Gill hadn't touched his food. He reclined back in his chair, propping his feet up on another. He didn't answer his father.

Taking it in stride, Hamilton picked up another roll and buttered it generously. His dementia had not been helped by Gill's agelessness. He was still stuck in the days of Gill's boyhood. And the 'big day' that was always coming.

"It's going to be a big day tomorrow," Hamilton said, as if on cue. He bit the bread and waited until after he swallowed to speak again. "I assume you're all prepared?"

"Yes, of course…" Gill replied, having had this conversation countless times. "As prepared as I can ever be."

"Well, then look it, Gill!
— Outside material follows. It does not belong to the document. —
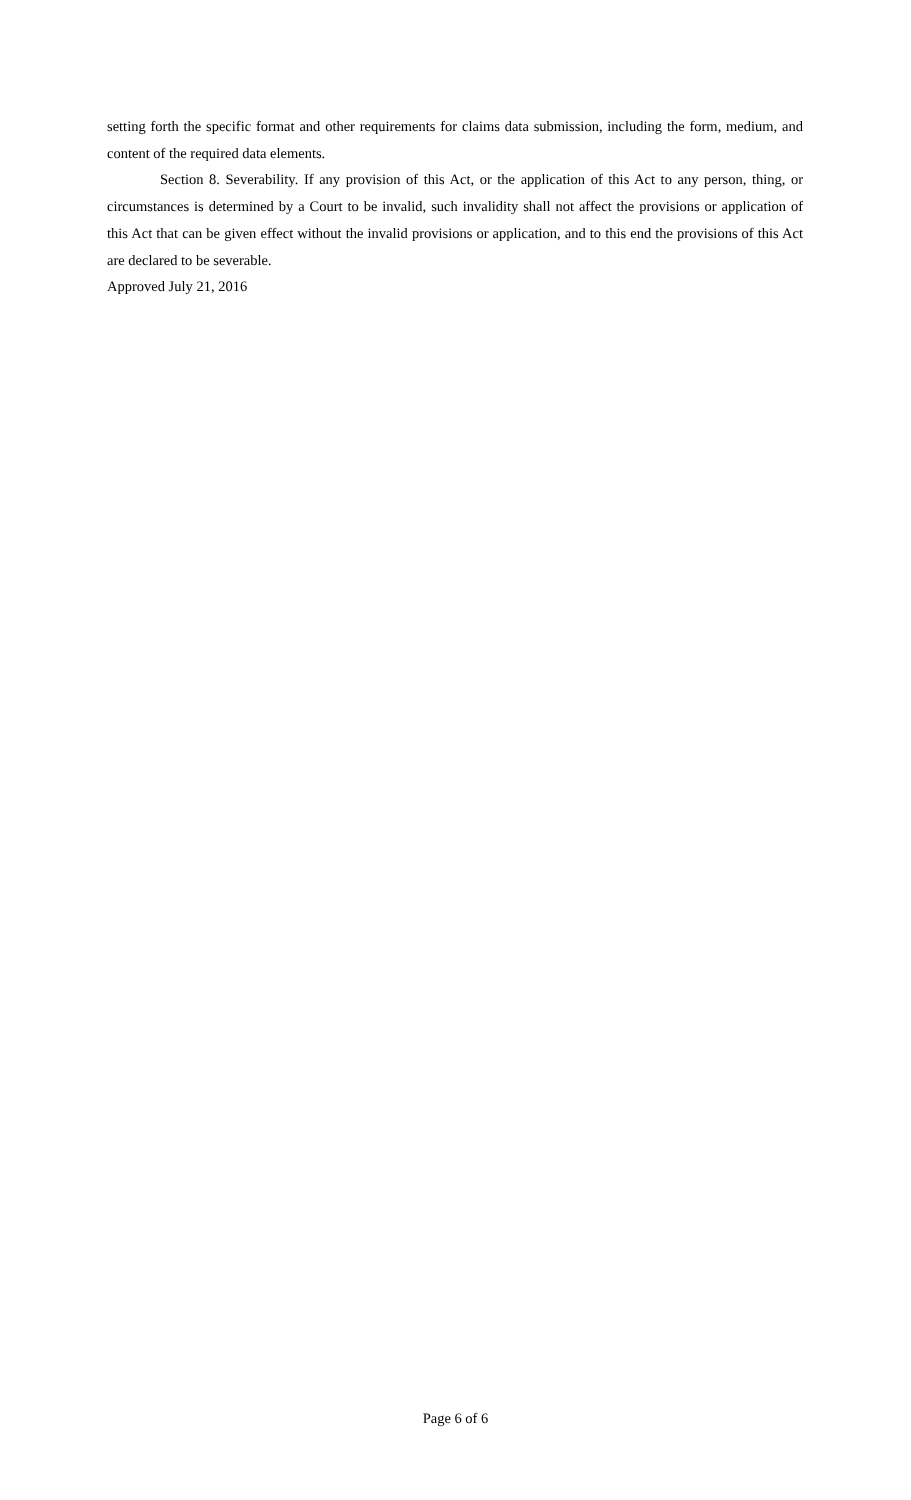setting forth the specific format and other requirements for claims data submission, including the form, medium, and content of the required data elements.
Section 8. Severability. If any provision of this Act, or the application of this Act to any person, thing, or circumstances is determined by a Court to be invalid, such invalidity shall not affect the provisions or application of this Act that can be given effect without the invalid provisions or application, and to this end the provisions of this Act are declared to be severable.
Approved July 21, 2016
Page 6 of 6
You should be much more excited!" Hamilton bounced up and collected the plates.

Gill let out a heavy sigh and sat up. "I'm sorry… Just… it's surreal…"

Though the act was heartbroken and pathetically unrealistic, Hamilton smiled knowingly. "Yes, but everything is going to be set right again!"

There was a ring at the door.

Curiously, Hamilton turned from the dirty dishes in the sink and looked to the door. Though they could have easily afforded hired help, Hamilton had always refused. He was stubborn and still under the illusion he had a wife. "Now, who could that be?"

Gill wordlessly smoothed his vest and opened the front door. "Toby," he said shortly, some surprise in his voice.

"Hello, Gill," Toby forced a quick smile. He picked his suitcase up off the stoop. "Do you have a moment for an old friend?"

Gill looked to the suitcase and stared. He silently backed up and allowed the fisherman entrance.

"Thank you."

"Gill, who is it?" Hamilton called from the kitchen.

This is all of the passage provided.